Foo Fighters' most recent top 50 in Australia was "Wheels" in 2009. If not for "Everlong" returning and scoring a new peak in 2022 after Taylor Hawkins died, they'd have their entire top 50 hit chart history confined solely to the '90s and '00s. It wasn't for lack of trying either, because in the 2010s, they managed 5 more top 60 hits. A mix of short lived hype on first week downloads, and genuine crossovers that just couldn't quite get there. "Something from Nothing" was one of the closest calls, getting to #53, but that was just the start of the campaign, and we knew the album was going to sell a lot. The instant grats took effect and Foo Fighters actually had two songs that spent a day at #1 on iTunes, "Congregation" and "What Did I Do? / God as My Witness". Popularity bars at the time alerted me to the possibility that Foo Fighters were going to score a very uncharacteristic top 20 (maybe top 10) hit with the former, but then it never appeared on the chart. ARIA seemingly pulled the plug on that loophole and Foo Fighters just missed the cut off. Another layer to their perpetual misfortune in Australia, unable to book a slot in the ARIA top 50 singles chart, no matter what zany schemes they had.

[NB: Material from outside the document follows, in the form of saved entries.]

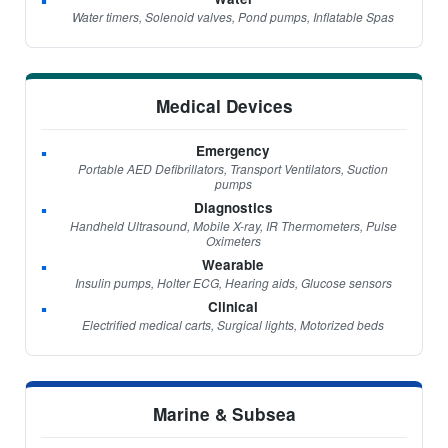
Water timers, Solenoid valves, Pond pumps, Inflatable Spas
Medical Devices
Emergency
Portable AED Defibrillators, Transport Ventilators, Suction
pumps
Diagnostics
Handheld Ultrasound, Mobile X-ray, IR Thermometers, Pulse
Oximeters
Wearable
Insulin pumps, Holter ECG, Hearing aids, Glucose sensors
Clinical
Electrified medical carts, Surgical lights, Motorized beds
Marine & Subsea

Maybe that's not a big deal. I was mainly rooting for it to happen because I love when the ARIA Charts serve up oddities like that. I wouldn't look back at those as vital, essential Foo Fighters songs. With that being said, I find myself making an exception for "Something From Nothing". Back in 2008, Metallica also had their last Hottest 100 entry with "The Day That Never Comes" from "Death Magnetic". That's an album that actually did manage to muck around with the ARIA Charts in the day, though with genuine purchases of the singles. I point it out because while Metallica were equally out of place (they were sitting next to Kanye West on the list), it was a great send off with a late career single that felt like it was justifying itself on its own. A slow burner that goes wild towards the end, reminding me of both the best and worst parts of Metallica, but landing on the side of positive. "Something From Nothing" is Foo Fighters' version of "The Day That Never Comes". It's a similar kind of odyssey that starts off slowly but builds to a monster climax. Even the guitar riffs towards the end sound a little similar. You thought I'd stop it at that, but it's me now also noting a strong resemblance to Dio's "Holy Diver" earlier on. Obviously Foo Fighters are still around, but this is the sound of a band at the end of their spotlight period absolutely relishing the chance to go all out. Genuinely one of their best singles right here.